Они добрались до того места, где вода пенилась на порогах, вокруг громадных камней. Тогда они вытащили свой корабль на сушу, разгрузили его и тащили волоком вдоль проложенной колеи, а потом снова спустили его на воду. Потом они перенесли на себе груз и вновь загрузили его на корабль. Уставшие, они осторожно спрашивали, не пришло ли время отведать славного готландского пива. Но Споф отвечал им, что так может спрашивать только новичок.

— Это еще не переправа, — сказал он. — Это просто перенос груза. Пиво нам понадобится на настоящей переправе.

Еще много раз проходили они через такие порожистые места на реке, и всякий раз Споф повторял свое, так что все начали уже спрашивать себя, как же выглядит настоящая переправа.

Каждый вечер, когда они приставали к берегу на ночлег, они ловили в реке рыбу, и улов их всегда был богатым. Так что недостатка в пище они не испытывали, хотя большинство запасов на корабле уже было уничтожено. Люди жарили на костре рыбу, и настроение у них было все-таки неважное, ибо не хватало им мяса. И потом, они уже начали уставать от тяжелой гребли, а Споф утешал их тем, что они скоро изменят свое мнение.

— Настоящие трудности еще впереди, — говорил он.

Хуже всего приходилось сыновьям Соне: они не любили рыбу и каждый вечер уходили в лес охотиться. С собой они брали копья и лук со стрелами и рыскали в лесу, в поисках звериных троп и водопоев. Несмотря на свою настойчивость и долгие поиски, они находили добычу не сразу. В конце концов им повезло: они убили лося, загнав его в расселину. И на этот раз они вернулись в лагерь лишь на рассвете. В лесу они развели костер и наелись до отвала. А остатки мяса прихватили с собой в лагерь, неохотно делясь им с другими.

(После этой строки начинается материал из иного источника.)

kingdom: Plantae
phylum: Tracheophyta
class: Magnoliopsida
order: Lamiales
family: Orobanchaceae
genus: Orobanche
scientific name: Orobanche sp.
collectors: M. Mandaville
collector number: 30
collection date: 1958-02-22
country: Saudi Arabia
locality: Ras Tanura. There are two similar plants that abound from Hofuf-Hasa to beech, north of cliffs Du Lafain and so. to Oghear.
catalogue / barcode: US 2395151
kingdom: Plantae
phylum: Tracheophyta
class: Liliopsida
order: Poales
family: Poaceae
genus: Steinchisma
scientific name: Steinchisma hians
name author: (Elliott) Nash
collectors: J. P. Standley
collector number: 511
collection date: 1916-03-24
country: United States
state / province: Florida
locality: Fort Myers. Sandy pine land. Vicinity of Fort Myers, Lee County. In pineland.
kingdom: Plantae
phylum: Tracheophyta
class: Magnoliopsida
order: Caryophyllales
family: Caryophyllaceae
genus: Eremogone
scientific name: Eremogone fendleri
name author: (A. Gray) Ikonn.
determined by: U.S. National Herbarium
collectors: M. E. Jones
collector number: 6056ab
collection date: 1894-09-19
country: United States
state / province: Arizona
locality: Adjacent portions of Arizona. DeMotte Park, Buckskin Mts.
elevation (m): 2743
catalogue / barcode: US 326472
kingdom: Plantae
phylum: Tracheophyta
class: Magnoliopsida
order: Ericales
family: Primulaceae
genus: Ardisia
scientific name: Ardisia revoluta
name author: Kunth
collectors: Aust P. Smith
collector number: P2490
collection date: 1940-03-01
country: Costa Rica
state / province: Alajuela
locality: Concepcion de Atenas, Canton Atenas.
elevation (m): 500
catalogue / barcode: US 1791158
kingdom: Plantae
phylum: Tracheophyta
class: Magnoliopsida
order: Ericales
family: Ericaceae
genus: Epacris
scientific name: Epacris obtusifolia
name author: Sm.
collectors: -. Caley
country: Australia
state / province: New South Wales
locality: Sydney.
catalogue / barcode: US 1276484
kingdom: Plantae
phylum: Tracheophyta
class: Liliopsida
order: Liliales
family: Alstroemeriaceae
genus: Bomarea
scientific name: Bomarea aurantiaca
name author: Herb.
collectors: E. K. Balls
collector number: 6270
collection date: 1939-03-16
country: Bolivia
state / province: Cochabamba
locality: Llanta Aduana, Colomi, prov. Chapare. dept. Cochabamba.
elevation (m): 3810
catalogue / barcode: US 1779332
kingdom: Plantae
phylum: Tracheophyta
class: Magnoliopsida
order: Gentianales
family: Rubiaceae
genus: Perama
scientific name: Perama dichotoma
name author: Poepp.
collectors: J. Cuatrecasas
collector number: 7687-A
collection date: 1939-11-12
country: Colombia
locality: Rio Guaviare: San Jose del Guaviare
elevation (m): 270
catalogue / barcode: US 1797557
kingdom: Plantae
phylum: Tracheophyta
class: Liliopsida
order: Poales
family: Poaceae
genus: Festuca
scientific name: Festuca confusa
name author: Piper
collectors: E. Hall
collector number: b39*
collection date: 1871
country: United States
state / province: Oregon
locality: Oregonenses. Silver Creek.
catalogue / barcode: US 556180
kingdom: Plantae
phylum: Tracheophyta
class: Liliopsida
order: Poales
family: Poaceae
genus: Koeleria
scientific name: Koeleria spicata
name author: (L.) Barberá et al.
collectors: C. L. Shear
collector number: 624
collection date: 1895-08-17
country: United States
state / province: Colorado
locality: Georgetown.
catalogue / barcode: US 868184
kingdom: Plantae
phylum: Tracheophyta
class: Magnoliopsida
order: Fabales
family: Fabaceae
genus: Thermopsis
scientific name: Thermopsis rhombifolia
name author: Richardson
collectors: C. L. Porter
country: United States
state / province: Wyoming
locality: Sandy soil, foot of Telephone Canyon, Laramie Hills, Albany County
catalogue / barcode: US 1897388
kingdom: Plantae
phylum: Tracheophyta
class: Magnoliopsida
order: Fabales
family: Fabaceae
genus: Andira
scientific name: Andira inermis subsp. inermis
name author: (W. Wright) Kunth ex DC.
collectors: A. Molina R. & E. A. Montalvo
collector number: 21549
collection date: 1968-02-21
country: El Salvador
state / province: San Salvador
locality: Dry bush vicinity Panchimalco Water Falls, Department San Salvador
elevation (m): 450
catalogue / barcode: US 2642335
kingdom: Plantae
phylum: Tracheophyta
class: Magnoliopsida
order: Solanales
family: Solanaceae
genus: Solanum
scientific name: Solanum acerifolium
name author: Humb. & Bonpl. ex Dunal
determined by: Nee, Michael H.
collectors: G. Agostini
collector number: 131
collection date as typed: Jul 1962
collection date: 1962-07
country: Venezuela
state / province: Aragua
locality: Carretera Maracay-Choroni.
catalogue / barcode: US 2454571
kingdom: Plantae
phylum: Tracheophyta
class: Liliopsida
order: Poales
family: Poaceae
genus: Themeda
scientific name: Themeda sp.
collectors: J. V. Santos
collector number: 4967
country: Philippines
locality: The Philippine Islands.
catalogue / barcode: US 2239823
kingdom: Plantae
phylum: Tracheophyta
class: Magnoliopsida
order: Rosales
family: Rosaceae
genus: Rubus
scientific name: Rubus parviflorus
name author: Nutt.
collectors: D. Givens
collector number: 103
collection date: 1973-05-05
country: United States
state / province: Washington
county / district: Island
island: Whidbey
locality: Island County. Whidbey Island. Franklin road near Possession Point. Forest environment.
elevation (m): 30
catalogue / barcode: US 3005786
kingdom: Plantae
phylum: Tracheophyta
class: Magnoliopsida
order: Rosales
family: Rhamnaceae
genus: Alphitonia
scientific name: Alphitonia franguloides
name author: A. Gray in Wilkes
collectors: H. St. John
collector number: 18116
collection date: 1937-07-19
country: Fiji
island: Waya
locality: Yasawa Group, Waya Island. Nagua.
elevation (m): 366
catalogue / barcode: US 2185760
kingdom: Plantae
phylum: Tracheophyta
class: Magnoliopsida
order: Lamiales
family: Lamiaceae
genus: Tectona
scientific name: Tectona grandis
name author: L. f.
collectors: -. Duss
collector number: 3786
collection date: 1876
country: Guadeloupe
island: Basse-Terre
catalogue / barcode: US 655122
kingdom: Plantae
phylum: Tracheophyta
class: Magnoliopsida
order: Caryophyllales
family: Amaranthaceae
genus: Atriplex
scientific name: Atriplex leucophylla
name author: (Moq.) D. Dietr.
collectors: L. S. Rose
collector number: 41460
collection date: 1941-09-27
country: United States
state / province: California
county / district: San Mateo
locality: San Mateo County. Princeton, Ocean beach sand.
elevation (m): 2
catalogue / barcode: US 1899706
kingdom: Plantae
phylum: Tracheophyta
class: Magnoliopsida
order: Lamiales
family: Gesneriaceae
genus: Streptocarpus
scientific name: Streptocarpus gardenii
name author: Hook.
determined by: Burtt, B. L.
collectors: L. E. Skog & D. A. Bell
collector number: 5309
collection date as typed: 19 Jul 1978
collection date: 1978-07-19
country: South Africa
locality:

После этого случая им стало больше везти на охоте. С собой сыновья Соне брали Ульфа Весельчака и Свартхёвди. Да и другие вскоре присоединились к ним. Орм досадовал на себя за то, что не взял в путешествие пару своих псов, которые теперь пригодились бы им на охоте.

Однажды вечером в лагерь прибежал запыхавшийся Свартхёвди и начал звать людей в лес. Надо прихватить с собой веревки, говорил он, там столько мяса, что хватит на всех. Весь лагерь был на ногах. Охотники загнали в трясину пять зверей и убили их там, и теперь нужны помощники, чтобы вытащить их из болота. Все радостно бросились на помощь, и вскоре добыча уже лежала на берегу. Звери эти напоминали собой больших бородатых быков, и Орм никогда в жизни не видел ничего похожего. Но некоторые из людей Токе вспомнили, что это зубры, и они еще водятся у озера Оснен в Веренде, почитаясь там священными.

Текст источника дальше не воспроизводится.